Но никто не вспоминал о них в праздничный вечер 1848 года, когда дети толпились вокруг рождественской елки (это нововведение принц-консорт привез из Германии), которую вдовствующая графиня установила в Большом Зале. Три сына и две дочки Кэролайн радостно набросились на подарки. А старший сын Аннетты, юный Арчибальд, даже оттолкнул своего брата Джорджа, так ему хотелось пробраться к подаркам раньше всех. Но никакие дети, даже целых девять малышей, собравшиеся здесь, не могли утешить Энн. Она думала только о Горации и Джоне Джозефе, которые томились в холодной тюрьме, почти без еды и, уж конечно, без подарков.
Она так грустила, что даже тайком от всех завернула несколько подарков и положила их в ящик стола — дожидаться того дня, когда кончится эта ужасная война и ее дети вернутся домой, в Саттон.
— Сейчас дела пойдут лучше: сумасшедшего императора Фердинанда отстранили от власти, и Вена снова сдалась имперской армии, — стараясь утешить жену, сказал Элджи, сражаясь с рождественской индейкой.
— Мне всегда почему-то было его жаль, — ответила Кэролайн. — Джон Джозеф писал, что он очень добрый и в действительности не сумасшедший, а просто глупенький. Он никому не причинял вреда.
— Глупый император — это и есть ужасный вред для страны, — изрек Фрэнсис Хикс. Он стал очень хорошим хирургом и никогда не сомневался в собственной правоте.
— Должно быть, ты прав, — вздохнула Кэролайн. — Интересно, чего сможет добиться новый император? Ведь ему всего восемнадцать лет, и он взошел на престол в такое тяжелое время.
— Он положит конец этой войне, вот увидите, — сказал Элджи, улыбнувшись своей супруге. — Я верю в молодого Франца-Иосифа.
— Молюсь, чтобы ты оказался прав, — ответила Энн. — Молюсь, чтобы на следующее Рождество наша милая Горация и, само собой, Джон Джозеф, уже были здесь, вместе с нами. Ах, почему только она не вышла замуж за военного британской армии!
Графиня почувствовала на себе удивленный взгляд Кэролайн и поспешно добавила:
— Естественно, Джон Джозеф — великолепный муж и зять. Просто мне страшно думать о том, что моя дочь томится в тюрьме.

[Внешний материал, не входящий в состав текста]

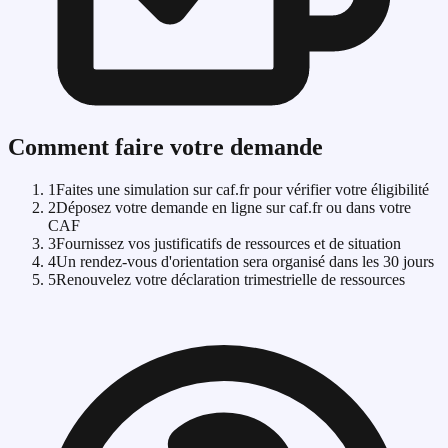
Comment faire votre demande
1
Faites une simulation sur caf.fr pour vérifier votre éligibilité
2
Déposez votre demande en ligne sur caf.fr ou dans votre
CAF
3
Fournissez vos justificatifs de ressources et de situation
4
Un rendez-vous d'orientation sera organisé dans les 30 jours
5
Renouvelez votre déclaration trimestrielle de ressources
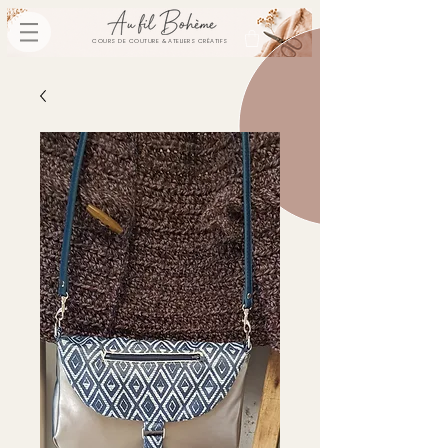
COURS DE COUTURE & ATELIERS CRÉATIFS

Кэролайн хотела было возразить, что Уолдгрейвам не впервой сидеть за решеткой, но она прикусила язычок. Не стоило ворошить прошлое и не стоило отзываться дурно о бедном Джордже, который, как и его брат, умер таким молодым.
Так что Кэролайн сказала только:
— Я слыхала, что Фрэнсис собирается реставрировать Строберри Хилл.

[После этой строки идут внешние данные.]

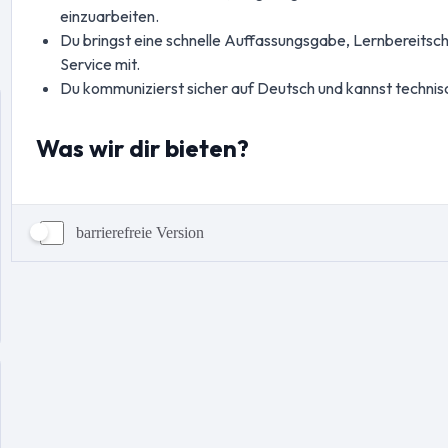
barrierefreie Version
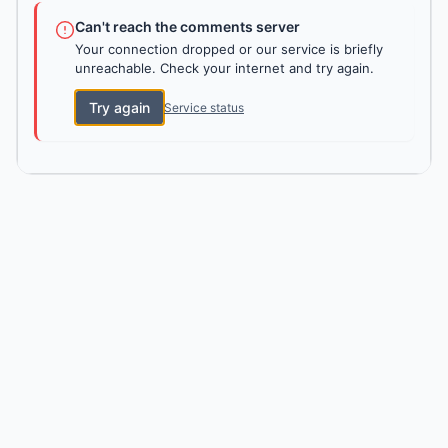
Can't reach the comments server
Your connection dropped or our service is briefly
unreachable. Check your internet and try again.
Try again
Service status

— Да, — ответила ей мать, — и я поддерживаю эту идею. Ведь это именно она и Джордж разорили наш замок. Впрочем, только Бог знает, что выйдет из всех этих планов. Возможно, это просто прожекты. — С годами ее неприязнь к бывшей невестке лишь окрепла, и Энн мстительно добавила: — Говорят, что старого мистера Харкорта очень раздражают бесконечные вечеринки, которые Фрэнсис устраивает в его доме. Я уверена, что она воображает себя душой общества.
Никто не знал, что можно на это ответить: ведь это была совершенная правда. О вечеринках в доме мистера Харкорта на Ньюнхэм-Парк говорили как о самых веселых и блистательных собраниях в Лондоне. А семья Фрэнсис посмеивалась над ее склонностью к театру и над любительскими спектаклями, которые она устраивала прямо на дому.